Background: Rare diseases (RD) result in a wide variety of clinical presentations, and this creates a significant diagnostic challenge for health care professionals. We hypothesized that there exist a set of consistent and shared phenomena among all individuals affected by (different) RD during the time before diagnosis is established.
Objective: We aimed to identify commonalities between different RD and developed a machine learning diagnostic support tool for RD.
Methods: 20 interviews with affected individuals with different RD, focusing on the time period before their diagnosis, were performed and qualitatively analyzed. Out of these pre-diagnostic experiences, we distilled key phenomena and created a questionnaire which was then distributed among individuals with the established diagnosis of i.) RD, ii.) other common non-rare diseases (NRO) iii.) common chronic diseases (CD), iv.), or psychosomatic/somatoform disorders (PSY). Finally, four combined single machine learning methods and a fusion algorithm were used to distinguish the different answer patterns of the questionnaires.

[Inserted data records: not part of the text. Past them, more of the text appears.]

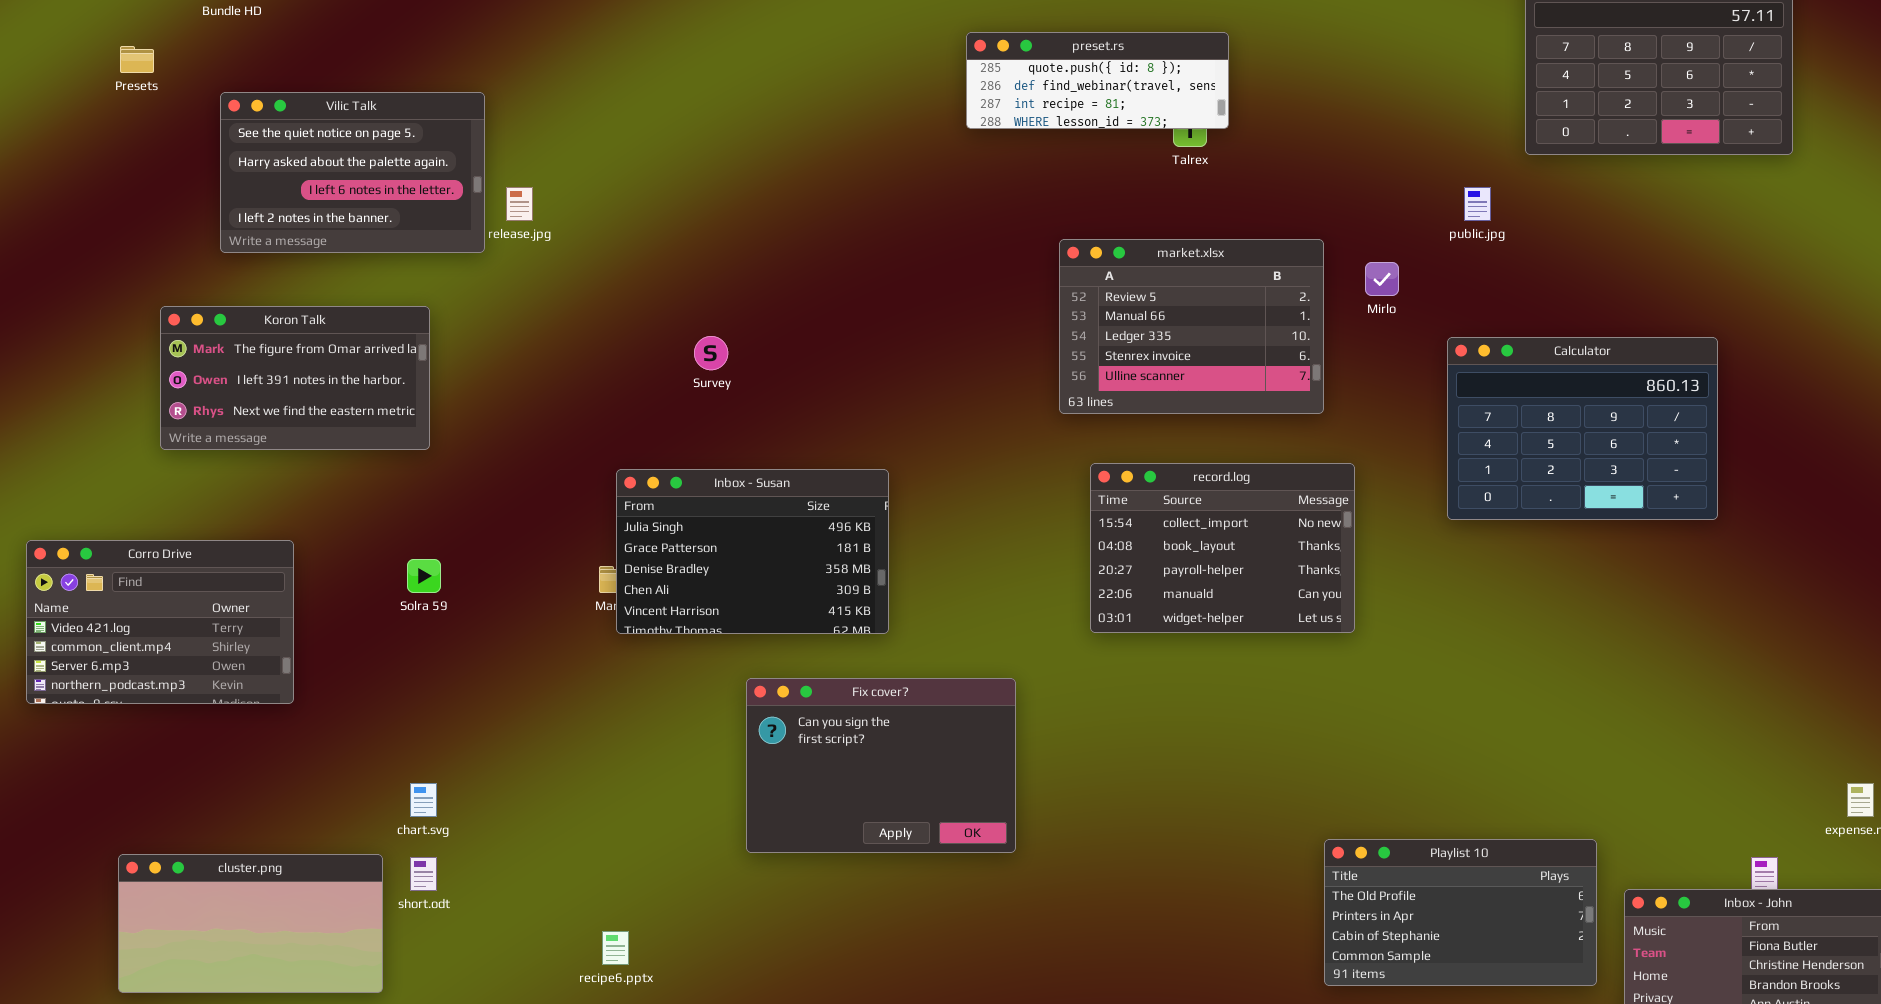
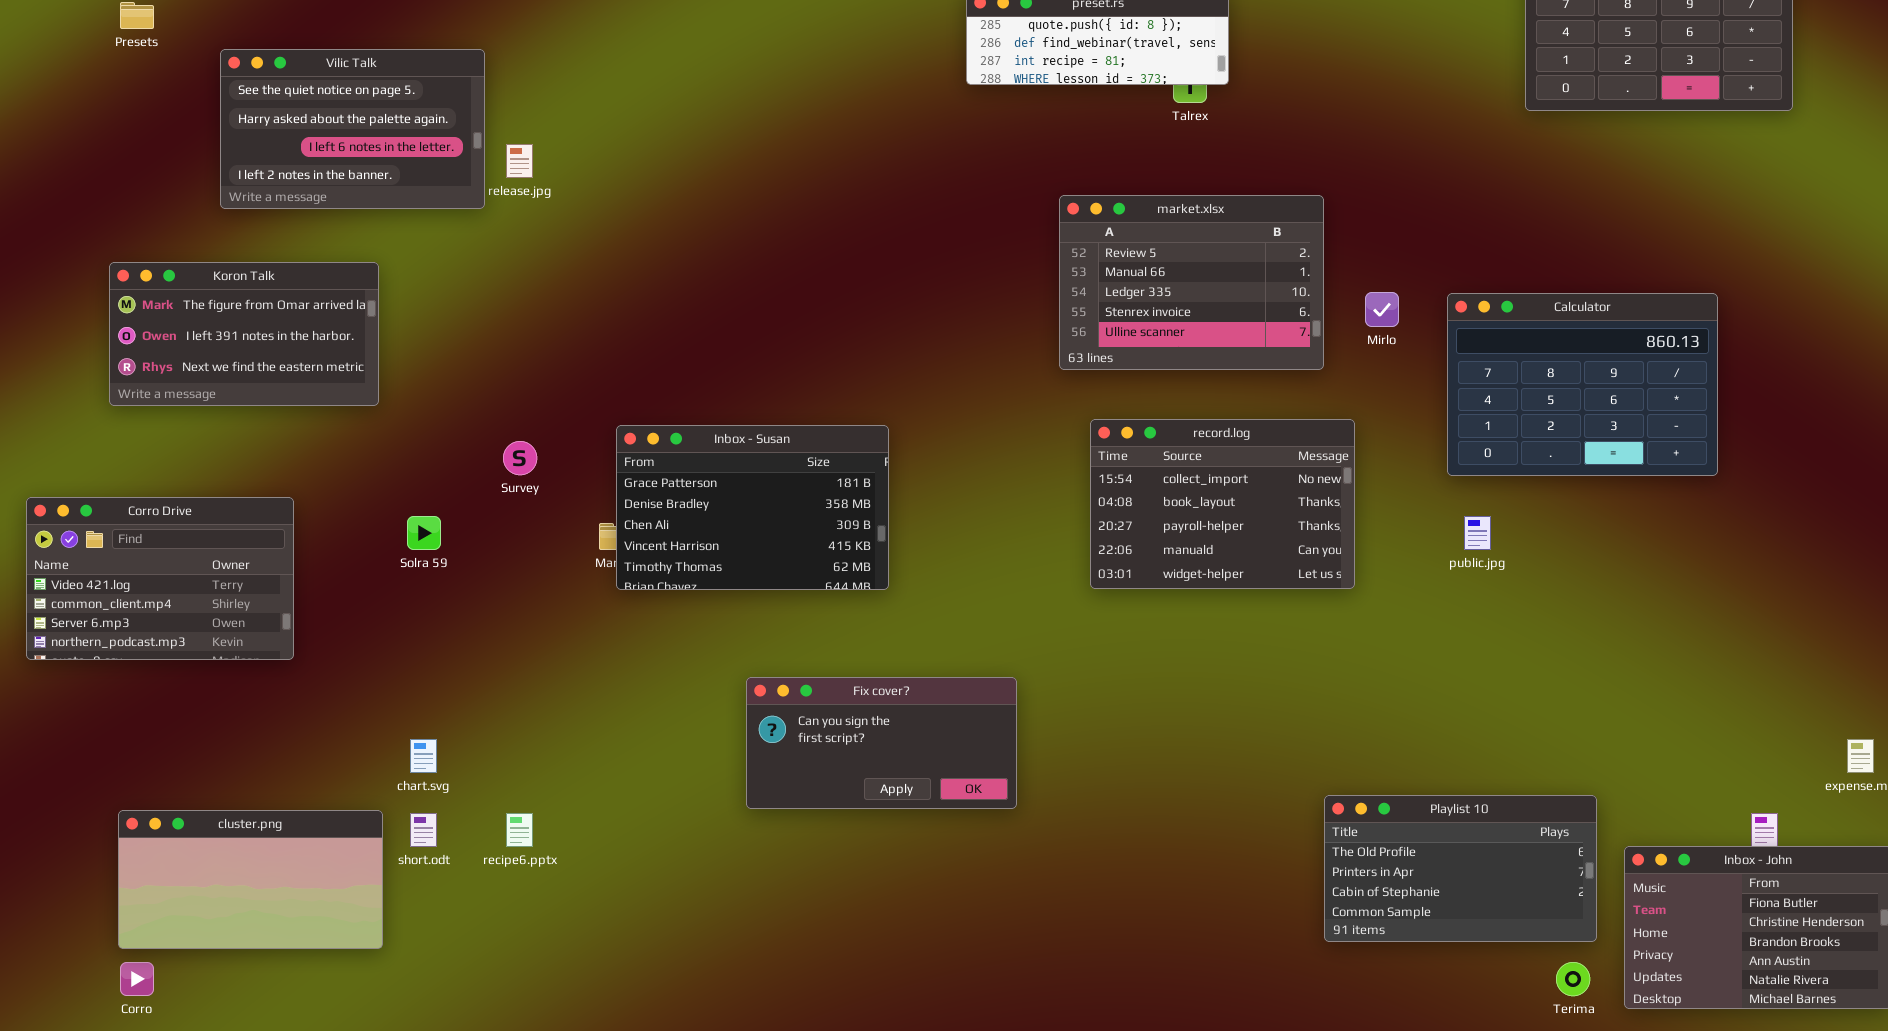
public.jpg: [1464,187,1491,221] -> [1464,516,1491,550], moved
Mirlo: [1365,262,1399,296] -> [1365,292,1399,327], moved
Koron Talk: [160,306,430,450] -> [109,262,379,406], moved
Survey: [694,336,728,370] -> [503,441,537,475], moved
Inbox - Susan: [616,469,889,634] -> [616,425,889,590], scrolled down 1 row
Fix cover?: [746,678,1016,853] -> [746,677,1017,809], resized
recipe6.pptx: [602,931,629,965] -> [506,813,533,847], moved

Results: The questionnaire contained 53 questions. A total sum of 1763 questionnaires (758 RD, 149 CD, 48 PSY, 200 NRO, 34 healthy individuals and 574 not evaluable questionnaires) were collected. Based on 3 independent data sets the 10-fold stratified cross-validation method for the answer-pattern recognition resulted in sensitivity values of 88.9% to detect the answer pattern of a RD, 86.6% for NRO, 87.7% for CD and 84.2% for PSY.
Conclusion: Despite the great diversity in presentation and pathogenesis of each RD, patients with RD share surprisingly similar pre-diagnosis experiences. Our questionnaire and data-mining based approach successfully detected unique patterns in groups of individuals affected by a broad range of different rare diseases. Therefore, these results indicate distinct patterns that may be used for diagnostic support in RD.